Entries supplied ▸
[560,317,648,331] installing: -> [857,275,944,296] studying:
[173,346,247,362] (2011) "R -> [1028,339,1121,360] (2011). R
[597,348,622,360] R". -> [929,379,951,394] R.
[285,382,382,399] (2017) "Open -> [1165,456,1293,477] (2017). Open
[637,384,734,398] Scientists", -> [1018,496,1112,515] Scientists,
==
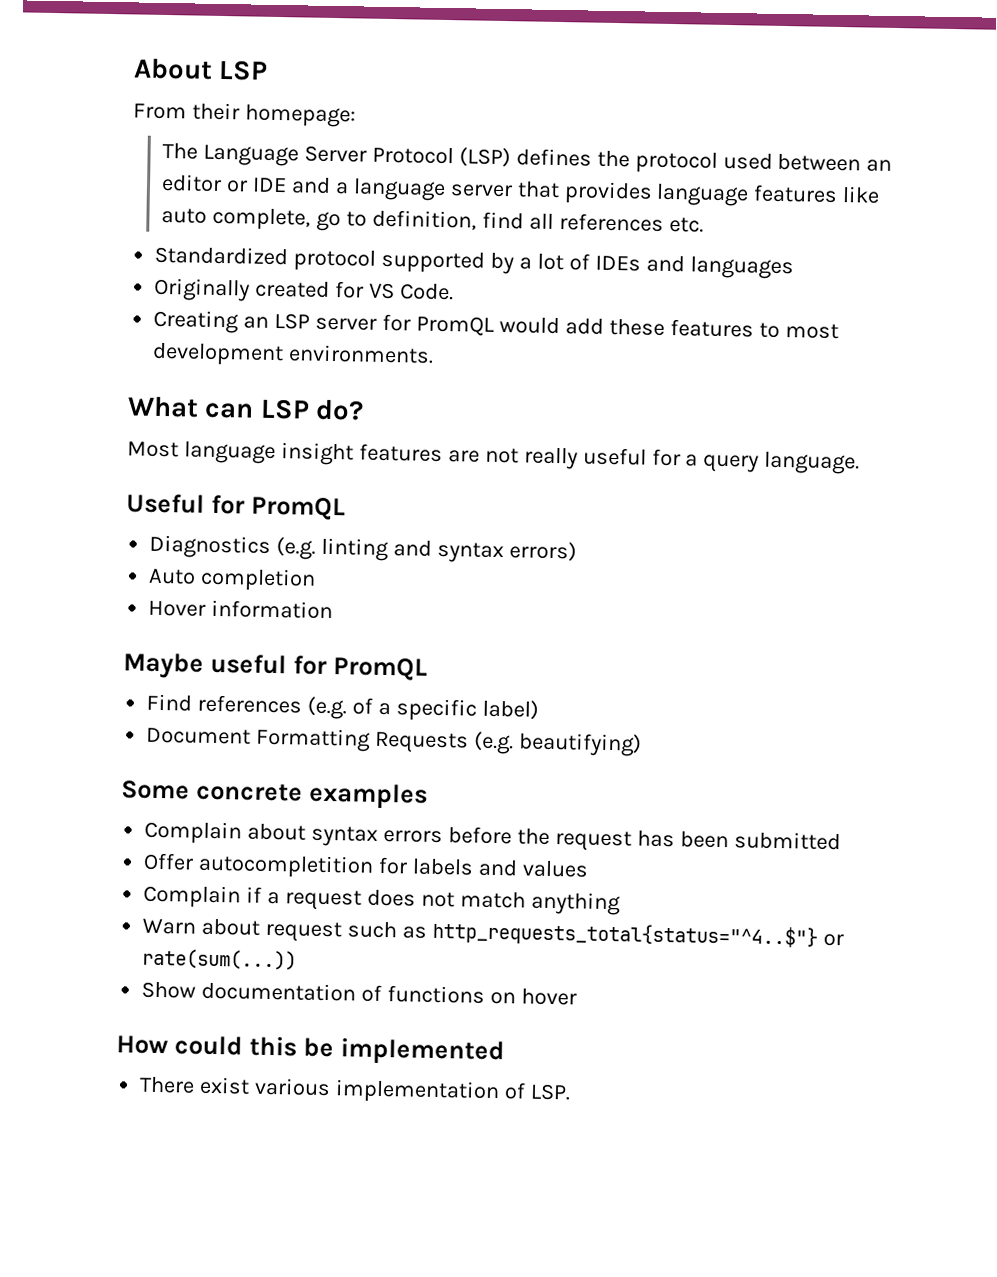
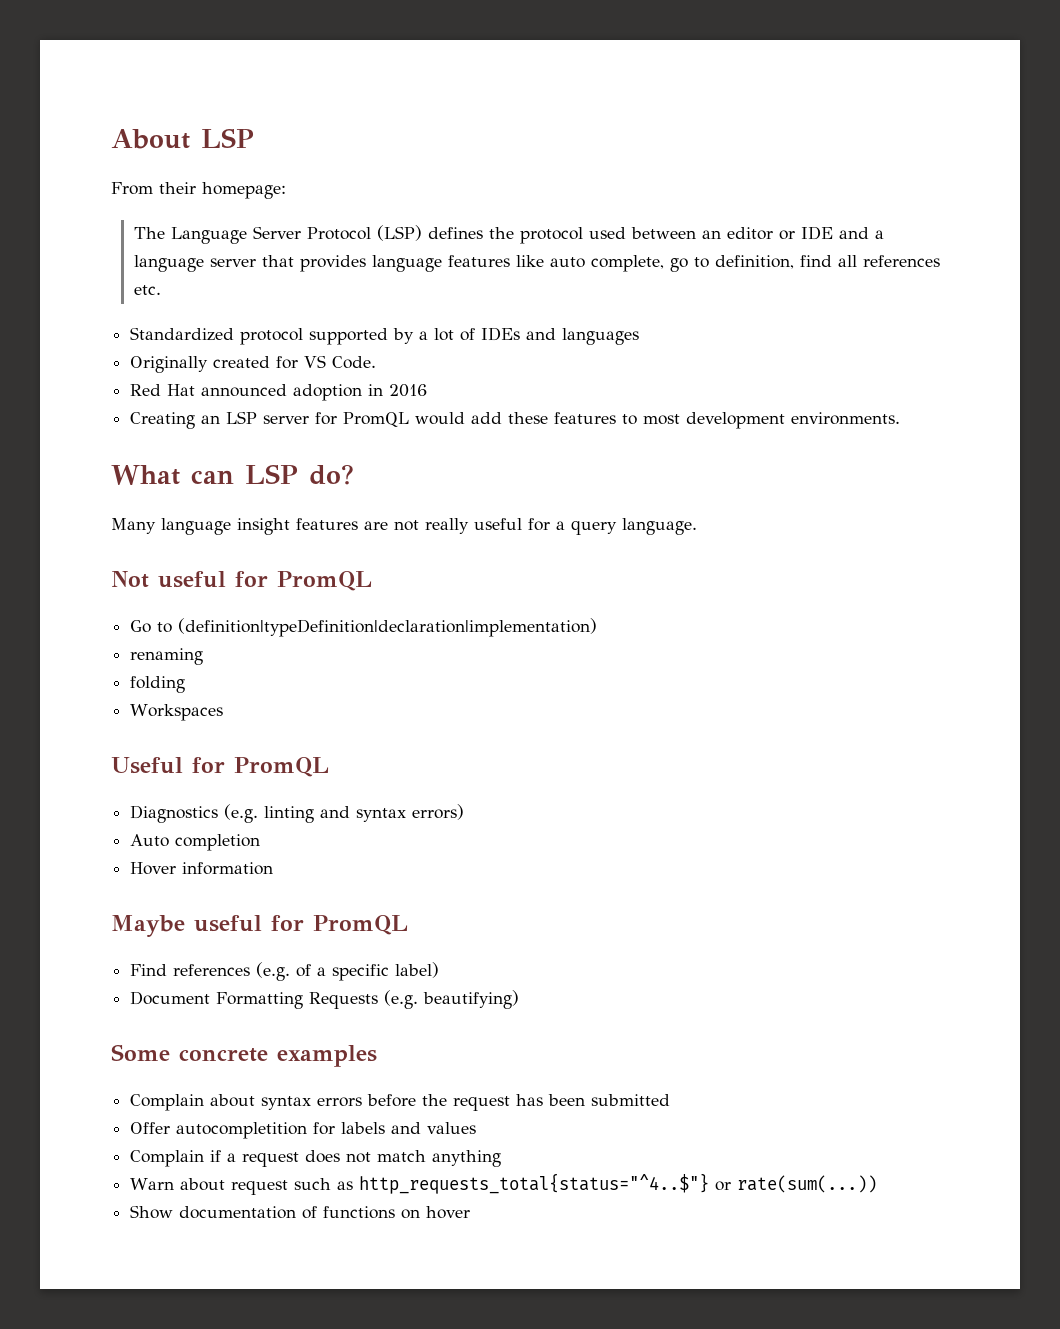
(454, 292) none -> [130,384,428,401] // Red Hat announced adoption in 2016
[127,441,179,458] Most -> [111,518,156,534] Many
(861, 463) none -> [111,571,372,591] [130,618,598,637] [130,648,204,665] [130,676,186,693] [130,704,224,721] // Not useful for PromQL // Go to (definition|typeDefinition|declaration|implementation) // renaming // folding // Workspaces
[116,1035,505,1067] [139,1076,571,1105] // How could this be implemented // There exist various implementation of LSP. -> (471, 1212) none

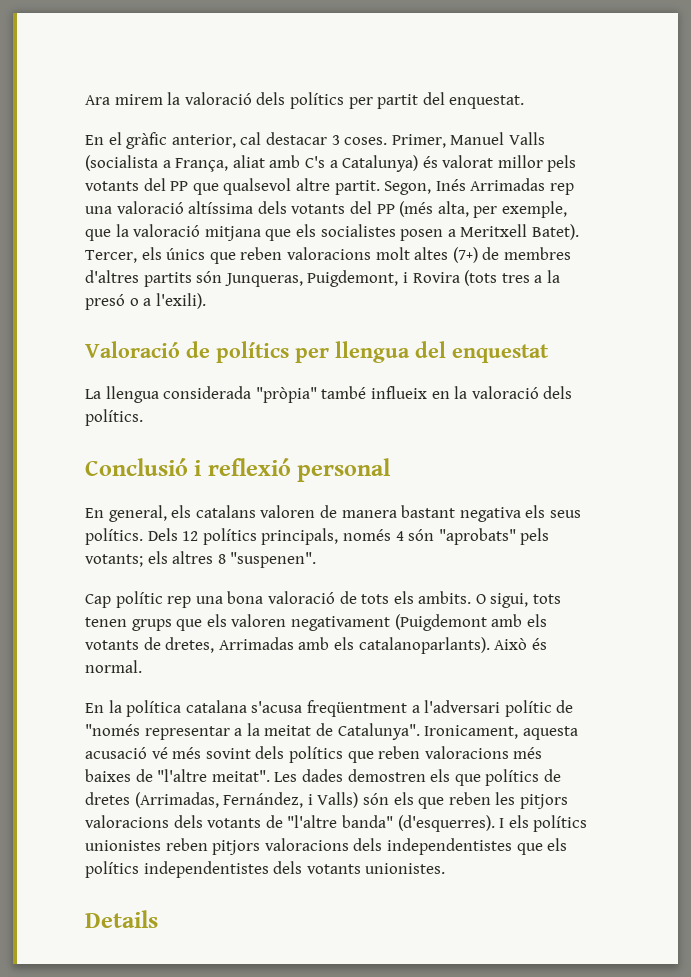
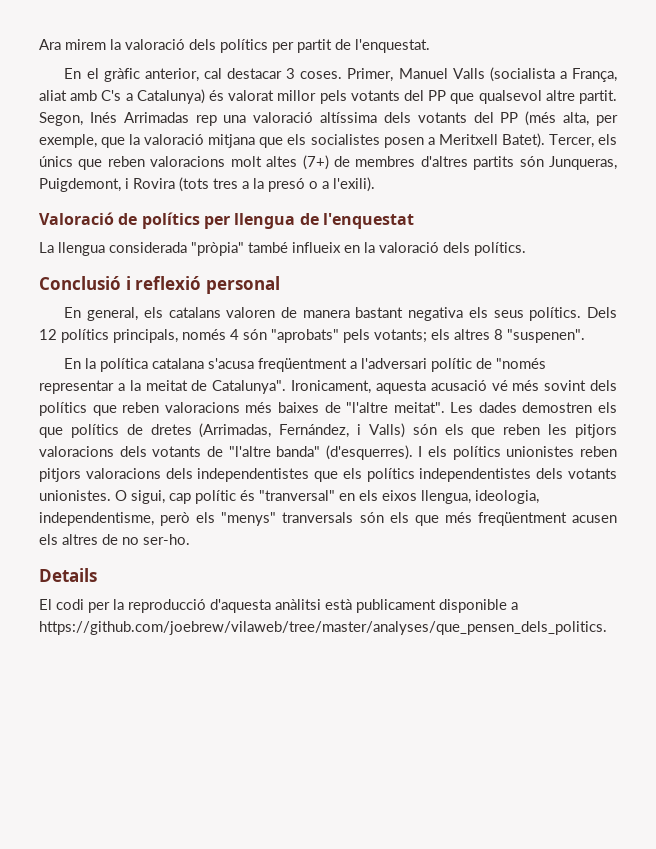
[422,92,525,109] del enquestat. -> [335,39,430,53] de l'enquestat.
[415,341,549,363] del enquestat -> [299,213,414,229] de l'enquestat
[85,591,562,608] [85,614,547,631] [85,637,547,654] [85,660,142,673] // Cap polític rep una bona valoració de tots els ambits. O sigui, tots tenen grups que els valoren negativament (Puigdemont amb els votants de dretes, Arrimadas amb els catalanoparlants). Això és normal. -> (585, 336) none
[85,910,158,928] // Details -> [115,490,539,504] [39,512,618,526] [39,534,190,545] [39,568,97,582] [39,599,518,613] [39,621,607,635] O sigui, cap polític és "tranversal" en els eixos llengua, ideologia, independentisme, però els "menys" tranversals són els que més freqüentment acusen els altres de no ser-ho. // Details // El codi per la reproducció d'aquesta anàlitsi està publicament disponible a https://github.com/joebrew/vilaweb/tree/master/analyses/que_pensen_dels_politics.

Exercise objective ▸ Each line of the entries where the string "implementation" occurs should be shown.

Result of this exercise ▸
(861, 463) none -> [111,571,372,591] [130,618,598,637] [130,648,204,665] [130,676,186,693] [130,704,224,721] // Not useful for PromQL // Go to (definition|typeDefinition|declaration|implementation) // renaming // folding // Workspaces
[116,1035,505,1067] [139,1076,571,1105] // How could this be implemented // There exist various implementation of LSP. -> (471, 1212) none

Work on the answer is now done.